Rose Cooper (Reese Witherspoon) is a by the number police officer with a bit of a problem. She’s a bit TOO by the numbers. Daughter of a famous police officer in Texas, she strives to fill those big shoes and ends up getting herself in trouble by trying just a bit too hard. Stuck on desk duty for accidentally tasering the mayor’s son, Cooper is let out for the day when she’s required to act as a female escort for the wife of a federal witness against drug lord Vicente Cortez (Joaquin Cosio). Things get out of control when her U.S. Marshall partner gets shot by masked invaders along with the federal witness, leaving Cooper to take Miss Daniella Riva (Sophia Vergara) into the precinct to testify in her husband’s place. Mix in a couple of dirty cops and the two women are running for their life as fast as they can.

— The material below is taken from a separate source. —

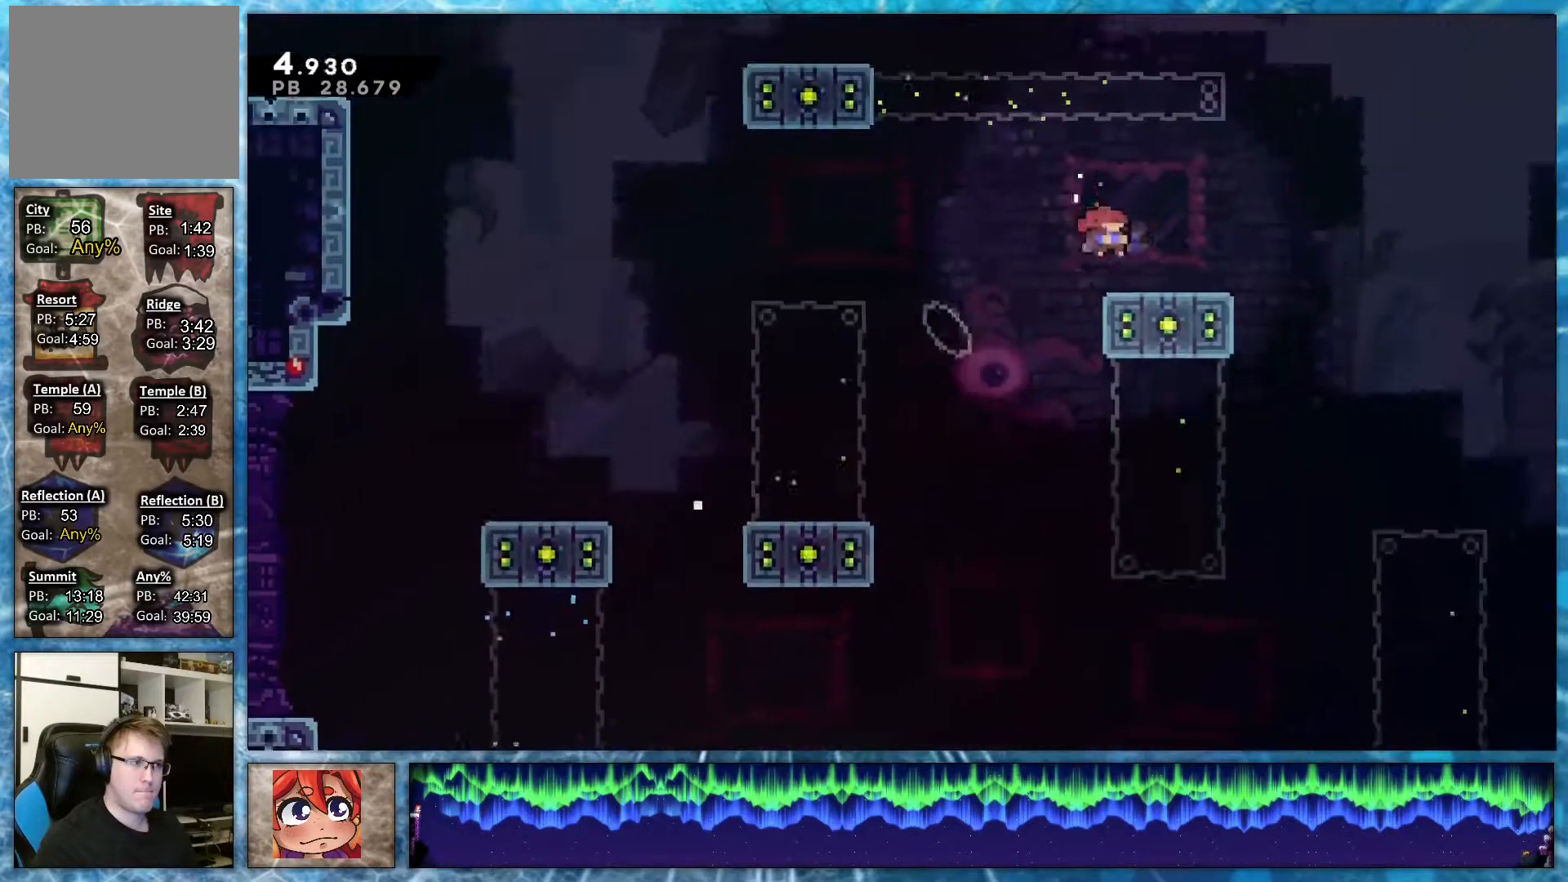
{"buttons": ["R2", "DPAD_DOWN", "DPAD_RIGHT"], "events": [[83, "R2", "up"], [117, "DPAD_DOWN", "up"], [150, "R1", "down"], [417, "DPAD_DOWN", "down"], [433, "R1", "up"], [450, "R2", "down"]]}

Along the way the two have to get rid of the cops following them, and somehow get back to Cooper’s home office and clear everything up. Along the way the two women got on each other’s nerves as well as form a sort of tentative female bond. Getting shot at by dirty cops, evading the Columbian cartel members AND meeting a hunky felon who doesn’t mind an over bearing as well. I mean, it all seems perfect, until Cooper finds out that Mrs. Riva has a few tricks up her own sleeve and a few dirty secrets that may change their friendship, as well as her lifespan, forever.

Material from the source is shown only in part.